The advantage of a sliding loop is, well, that it slides. Having an adjustable loop is beneficial in that different people can use the same leash comfortably. An added bonus, for me at least as someone with a large dog that sometimes pulls, is that the sliding loop will cinch down on my wrist when there is pulling rather that slide off my wrist entirely, forcing Rover to take me along for the ride so I am not at risk of losing him instead of giving him free license to roam the earth and ignore me.
If you would like a leash with a sliding, adjustable wrist loop, the first step is to acquire a ring of adequate size. You will need to push a folded over section of tied paracord through this ring, so keep that in mind when making your selection. After you\'ve found a ring that will work for you, arm yourself with the length and color paracord you will need to make a leash in your desired length. Remember the one foot per tied inch of finished product rule when measuring and add a couple feet of excess slack to be sure you do not come up short!
To start, find the center of your very, very long piece of paracord and fold it in half. Slide your hardware (collar snap) onto the cord near the middle section and wrap it around the snap a time or two before pulling the slack through the loop in the cord and cinching it down tight. Measure out the length you want your leash to be, figuring in the size of your wrist loop, and slide your metal ring onto the cord from the other end, placing it at end of your length measurement and start tying.
This leash is fairly straight forward in that you simply tie from the ring until you arrive at the collar snap and have no more room for knots. Once this happens, cut your slack and seal with a burn. What you should have is a straight length of leash with a ring at one end and a snap at the other...but what about that adjustable, sliding wrist loop I promised?
Take a section of cord near your ring and fold it in half, then push it through the center of the ring. This is where selecting a large enough ring comes into play as you need this cord to be able to fit. When you push this section of folded, completed leash through the ring, the section that emerges becomes your loop. Simply pull adequate slack through and place your hand in the loop.
The wrist loop is something that can be altered in size or removed completely by pulling the cord through the center of the ring.
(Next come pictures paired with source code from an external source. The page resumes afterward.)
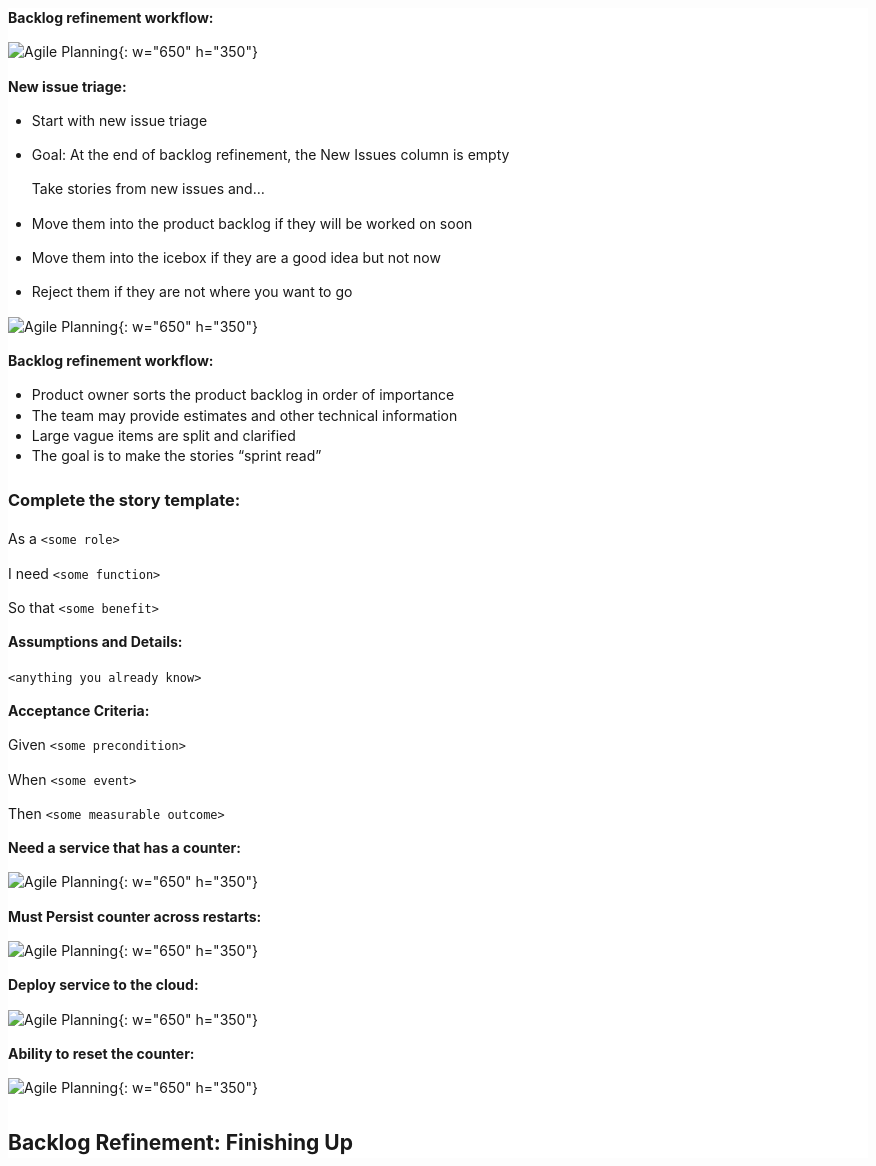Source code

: **Backlog refinement workflow:**

![Agile Planning](Agile%20Planning-16.png){: w="650" h="350"}
  
  **New issue triage:**
- Start with new issue triage
- Goal: At the end of backlog refinement, the New Issues column is empty
  
  Take stories from new issues and…
- Move them into the product backlog if they will be worked on soon
- Move them into the icebox if they are a good idea but not now
- Reject them if they are not where you want to go
  
![Agile Planning](Agile%20Planning-17.png){: w="650" h="350"}
  
  **Backlog refinement workflow:**
- Product owner sorts the product backlog in order of importance
- The team may provide estimates and other technical information
- Large vague items are split and clarified
- The goal is to make the stories “sprint read”

### Complete the story template:
  
As a `<some role>`

I need `<some function>`

So that `<some benefit>`

**Assumptions and Details:**

`<anything you already know>`

**Acceptance Criteria:**

Given `<some precondition>`

When `<some event>`

Then `<some measurable outcome>`

**Need a service that has a counter:**

![Agile Planning](Agile%20Planning-18.png){: w="650" h="350"}

**Must Persist counter across restarts:**

![Agile Planning](Agile%20Planning-19.png){: w="650" h="350"}

**Deploy service to the cloud:**

![Agile Planning](Agile%20Planning-20.png){: w="650" h="350"}

**Ability to reset the counter:**

![Agile Planning](Agile%20Planning-21.png){: w="650" h="350"}

## **Backlog Refinement: Finishing Up**
  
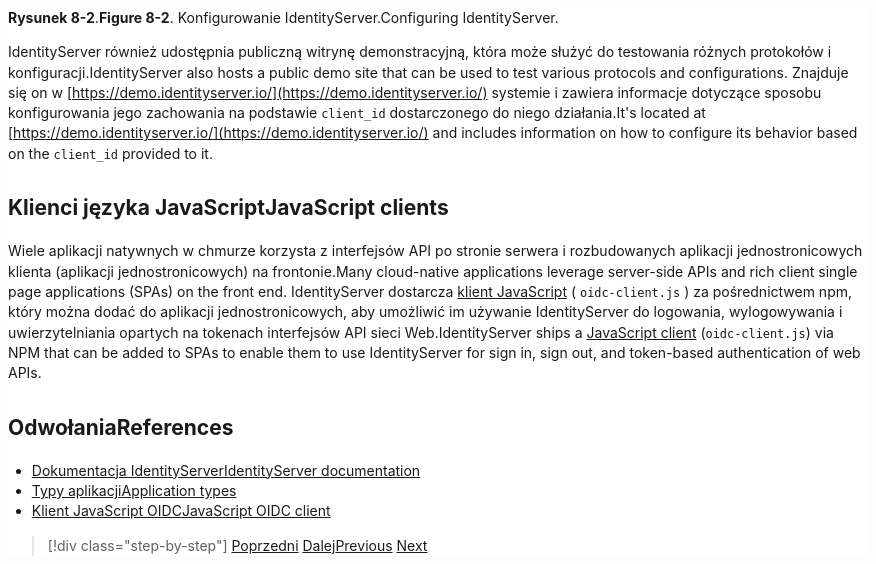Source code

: <span data-ttu-id="7df3c-149">**Rysunek 8-2**.</span><span class="sxs-lookup"><span data-stu-id="7df3c-149">**Figure 8-2**.</span></span> <span data-ttu-id="7df3c-150">Konfigurowanie IdentityServer.</span><span class="sxs-lookup"><span data-stu-id="7df3c-150">Configuring IdentityServer.</span></span>

<span data-ttu-id="7df3c-151">IdentityServer również udostępnia publiczną witrynę demonstracyjną, która może służyć do testowania różnych protokołów i konfiguracji.</span><span class="sxs-lookup"><span data-stu-id="7df3c-151">IdentityServer also hosts a public demo site that can be used to test various protocols and configurations.</span></span> <span data-ttu-id="7df3c-152">Znajduje się on w [https://demo.identityserver.io/](https://demo.identityserver.io/) systemie i zawiera informacje dotyczące sposobu konfigurowania jego zachowania na podstawie `client_id` dostarczonego do niego działania.</span><span class="sxs-lookup"><span data-stu-id="7df3c-152">It's located at [https://demo.identityserver.io/](https://demo.identityserver.io/) and includes information on how to configure its behavior based on the `client_id` provided to it.</span></span>

## <a name="javascript-clients"></a><span data-ttu-id="7df3c-153">Klienci języka JavaScript</span><span class="sxs-lookup"><span data-stu-id="7df3c-153">JavaScript clients</span></span>

<span data-ttu-id="7df3c-154">Wiele aplikacji natywnych w chmurze korzysta z interfejsów API po stronie serwera i rozbudowanych aplikacji jednostronicowych klienta (aplikacji jednostronicowych) na frontonie.</span><span class="sxs-lookup"><span data-stu-id="7df3c-154">Many cloud-native applications leverage server-side APIs and rich client single page applications (SPAs) on the front end.</span></span> <span data-ttu-id="7df3c-155">IdentityServer dostarcza [klient JavaScript](https://docs.identityserver.io/en/latest/quickstarts/4_javascript_client.html) ( `oidc-client.js` ) za pośrednictwem npm, który można dodać do aplikacji jednostronicowych, aby umożliwić im używanie IdentityServer do logowania, wylogowywania i uwierzytelniania opartych na tokenach interfejsów API sieci Web.</span><span class="sxs-lookup"><span data-stu-id="7df3c-155">IdentityServer ships a [JavaScript client](https://docs.identityserver.io/en/latest/quickstarts/4_javascript_client.html) (`oidc-client.js`) via NPM that can be added to SPAs to enable them to use IdentityServer for sign in, sign out, and token-based authentication of web APIs.</span></span>

## <a name="references"></a><span data-ttu-id="7df3c-156">Odwołania</span><span class="sxs-lookup"><span data-stu-id="7df3c-156">References</span></span>

- [<span data-ttu-id="7df3c-157">Dokumentacja IdentityServer</span><span class="sxs-lookup"><span data-stu-id="7df3c-157">IdentityServer documentation</span></span>](https://docs.identityserver.io/en/latest/)
- [<span data-ttu-id="7df3c-158">Typy aplikacji</span><span class="sxs-lookup"><span data-stu-id="7df3c-158">Application types</span></span>](/azure/active-directory/develop/app-types)
- [<span data-ttu-id="7df3c-159">Klient JavaScript OIDC</span><span class="sxs-lookup"><span data-stu-id="7df3c-159">JavaScript OIDC client</span></span>](https://docs.identityserver.io/en/latest/quickstarts/4_javascript_client.html)

>[!div class="step-by-step"]
><span data-ttu-id="7df3c-160">[Poprzedni](azure-active-directory.md) 
> [Dalej](security.md)</span><span class="sxs-lookup"><span data-stu-id="7df3c-160">[Previous](azure-active-directory.md)
[Next](security.md)</span></span>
You can pull more through to make it larger or push it all out to have a solid leash with only a ring at the end. Another bonus to having this adjustable, sliding loop is that this end of the leash could act as a corrective/training (choke) collar in the event of a collar snap malfunction. Alternatively, you could put a ring at each end of this leash instead of using a collar snap so you will have a sliding wrist loop for you and a sliding corrective/training collar for Rover. Do keep in mind that a corrective/training collar can do more harm than good in the wrong hands and use it accordingly, and gently, on Rover. Love your dog and he will love you back!